Responding to Moores, Stansbury says she’s corralled tax dollars for police initiatives as a legislator, but also believes policing reforms are needed to address systematic racism in the U.S..

Registered Democrats led early in-person voting that ended Saturday as well as absentee balloting — casting roughly six out of 10 ballots prior to Election Day.

Far fewer voters were likely to participate overall than in 2020, a record-setting year for voting in the 1st District.

Encompassing Albuquerque, rural Torrance County and other outlying areas, the district’s voters heavily favored Democratic candidates in recent years, shunning President Donald Trump with a gap of 23 percentage points in 2020 and reelecting Haaland with a margin of 16 percentage points as voter participation reached an all-time high.
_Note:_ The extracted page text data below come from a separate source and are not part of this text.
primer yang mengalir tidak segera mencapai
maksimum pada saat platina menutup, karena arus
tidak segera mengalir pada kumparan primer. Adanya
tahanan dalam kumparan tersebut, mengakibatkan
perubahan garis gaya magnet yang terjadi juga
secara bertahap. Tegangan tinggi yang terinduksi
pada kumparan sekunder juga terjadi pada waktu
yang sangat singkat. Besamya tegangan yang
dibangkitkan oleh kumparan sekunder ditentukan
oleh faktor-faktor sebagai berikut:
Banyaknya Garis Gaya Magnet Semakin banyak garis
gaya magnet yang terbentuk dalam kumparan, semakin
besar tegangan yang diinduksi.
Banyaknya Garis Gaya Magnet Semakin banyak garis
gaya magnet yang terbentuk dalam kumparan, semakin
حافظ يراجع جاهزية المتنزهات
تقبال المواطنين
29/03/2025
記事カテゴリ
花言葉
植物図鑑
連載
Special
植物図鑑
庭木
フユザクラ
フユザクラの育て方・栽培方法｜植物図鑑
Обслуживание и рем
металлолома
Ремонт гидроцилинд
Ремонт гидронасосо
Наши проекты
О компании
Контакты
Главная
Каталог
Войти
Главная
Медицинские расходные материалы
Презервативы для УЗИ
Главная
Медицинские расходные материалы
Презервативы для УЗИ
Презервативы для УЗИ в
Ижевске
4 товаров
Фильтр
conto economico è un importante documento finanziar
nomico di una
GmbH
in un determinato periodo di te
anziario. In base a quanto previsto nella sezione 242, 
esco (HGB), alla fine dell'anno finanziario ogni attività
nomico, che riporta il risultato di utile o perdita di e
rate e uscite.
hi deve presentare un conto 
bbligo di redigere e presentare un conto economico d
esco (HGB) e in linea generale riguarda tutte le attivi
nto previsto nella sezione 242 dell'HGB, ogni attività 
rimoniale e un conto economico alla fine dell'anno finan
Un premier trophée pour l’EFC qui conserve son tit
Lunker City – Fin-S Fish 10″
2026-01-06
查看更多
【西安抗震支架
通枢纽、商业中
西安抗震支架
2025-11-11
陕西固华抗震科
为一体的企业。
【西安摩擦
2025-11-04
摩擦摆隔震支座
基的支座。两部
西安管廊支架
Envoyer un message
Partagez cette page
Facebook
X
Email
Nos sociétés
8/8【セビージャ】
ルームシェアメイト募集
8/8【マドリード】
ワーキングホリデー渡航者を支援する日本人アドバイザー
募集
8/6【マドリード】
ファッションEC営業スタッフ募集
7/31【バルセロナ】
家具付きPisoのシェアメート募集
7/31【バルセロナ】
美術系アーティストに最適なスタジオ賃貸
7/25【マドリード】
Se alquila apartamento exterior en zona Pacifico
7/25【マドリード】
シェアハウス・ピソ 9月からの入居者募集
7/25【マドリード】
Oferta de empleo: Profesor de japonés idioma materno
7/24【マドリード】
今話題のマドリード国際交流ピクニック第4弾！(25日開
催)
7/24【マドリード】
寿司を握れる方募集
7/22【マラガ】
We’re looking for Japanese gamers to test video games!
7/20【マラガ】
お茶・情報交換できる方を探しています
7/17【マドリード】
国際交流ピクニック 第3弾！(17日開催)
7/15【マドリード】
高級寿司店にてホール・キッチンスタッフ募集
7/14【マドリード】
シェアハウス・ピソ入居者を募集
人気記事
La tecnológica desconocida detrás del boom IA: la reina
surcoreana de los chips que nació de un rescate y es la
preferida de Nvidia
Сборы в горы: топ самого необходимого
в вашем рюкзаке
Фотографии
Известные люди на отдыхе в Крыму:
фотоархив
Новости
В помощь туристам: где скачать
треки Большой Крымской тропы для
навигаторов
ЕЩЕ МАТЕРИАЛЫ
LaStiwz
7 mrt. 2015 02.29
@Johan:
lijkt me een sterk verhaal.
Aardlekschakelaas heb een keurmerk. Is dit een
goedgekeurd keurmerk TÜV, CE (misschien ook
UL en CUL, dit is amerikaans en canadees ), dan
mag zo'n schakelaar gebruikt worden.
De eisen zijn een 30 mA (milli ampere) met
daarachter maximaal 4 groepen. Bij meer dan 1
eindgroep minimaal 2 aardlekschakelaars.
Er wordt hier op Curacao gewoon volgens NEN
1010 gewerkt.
Republicans still hope to prevail and erode the 219-211 Democratic majority in Congress ahead of midterm elections in 2022.

Two additional candidates are vying for votes in a state with strong currents of libertarian politics.

Independent contender Aubrey Dunn Jr., a former Republican elected to statewide office as land commissioner without seeking reelection in 2018, has cast himself as a staunch defender of gun rights and an experienced steward of public lands. Libertarian nominee Chris Manning, who lives far outside the 1st District in Farmington, is campaigning on an unorthodox plan to reduce health care costs by eliminating employer-based coverage and insurance requirements.

Both major-party candidates are native New Mexico residents who claim working class roots.

Moores frequently invokes Latino family ties that date back to the region’s Spanish colonial era, in a state where Hispanic pride is an enduring staple of politics.

The seat has consistently been a stepping stone to higher office for Republican and Democratic politicians, including now-deceased Interior Secretary Manuel Lujan Jr., former U.S. Air Force Secretary Heather Wilson, U.S. Sen. Martin Heinrich and Gov. Michelle Lujan Grisham.


Lee reported from Santa Fe, New Mexico.